One real curiosity is the number of questions marks in the monologue. So, for example, on a page taken at random we have “Was I guilty of something after all?... Did I kill her?... Is that why I never completely broke free?... Is there another Rich who does things that I am scared to?” This prompting is a kind of demand for the reader’s co-operation: “don’t you want to know?” is rarely answered with “Couldn’t really give a monkeys, but I guess you’ll tell me anyway”.

The novel begins and ends with a curious redemption, but not an unambiguous note: “Stains on the soul are not indelible, they can be loved clean”. The book certainly has a neatly aphoristic quality: “Emotions are mass market, picked up from old melodramas, derived in turn from Greek tragedy and God’s daydreams”. I was struck by how Morin’s work is part of a strain of Scottish writing that is increasingly underappreciated.
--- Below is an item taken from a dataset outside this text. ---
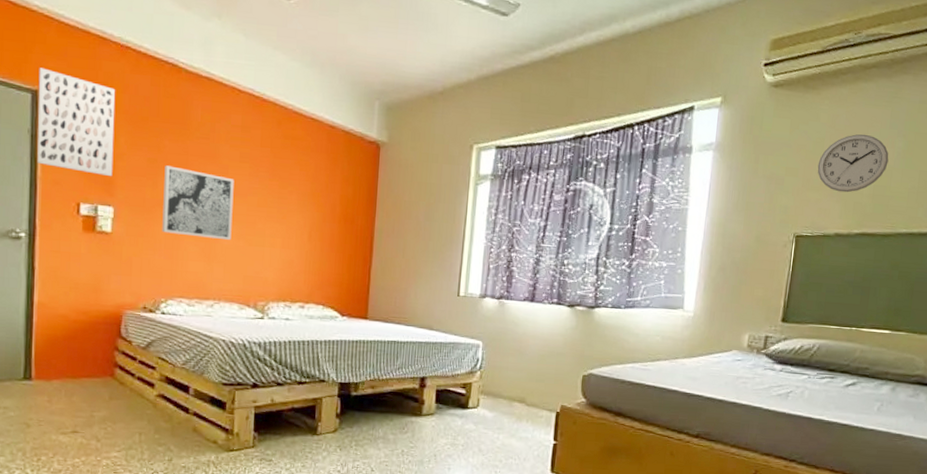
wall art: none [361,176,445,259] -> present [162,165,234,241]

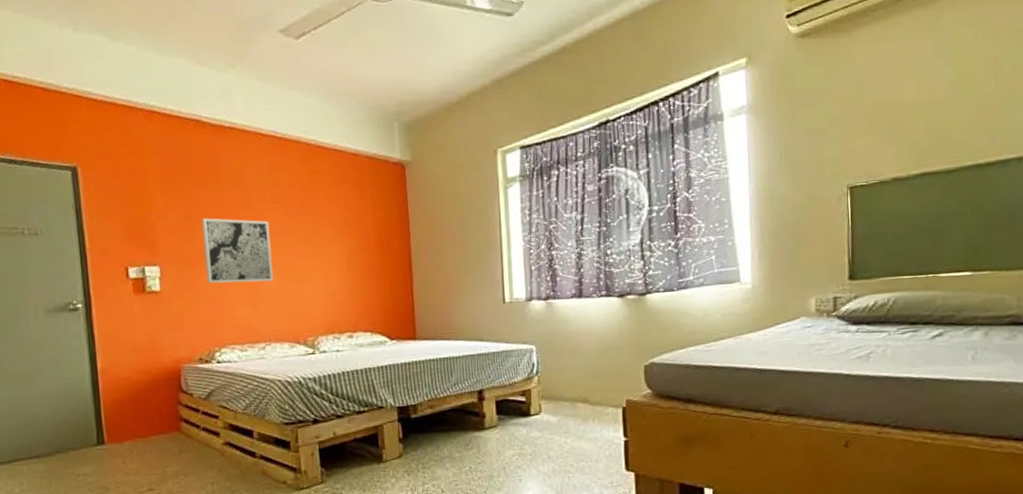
wall art: present [37,68,116,177] -> none [75,145,155,238]
wall clock: present [817,134,889,193] -> none [861,69,939,134]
It reminded me of the gothic and feminist re-workings of classic tropes that the late Emma Tennant produced (somebody really should republish The Bad Sister), or the obsession and horror in Candia McWilliam’s A Case Of Knives, or the way in which John Herdman and Alice Thompson have both written works which manage to combine a certain dream-like uncertainty with the utterly visceral. Morin certainly fits within that particular tradition.

As I creep contentedly into middle age, increasingly I am delighted to read a book and think “I didn’t mind reading that” – there are, as regular readers will know, some times when I do very much mind. Fleshworld is well-crafted and has compelling thoughts, even if most of the characters are dislikeable. But then that is just a kind of realism.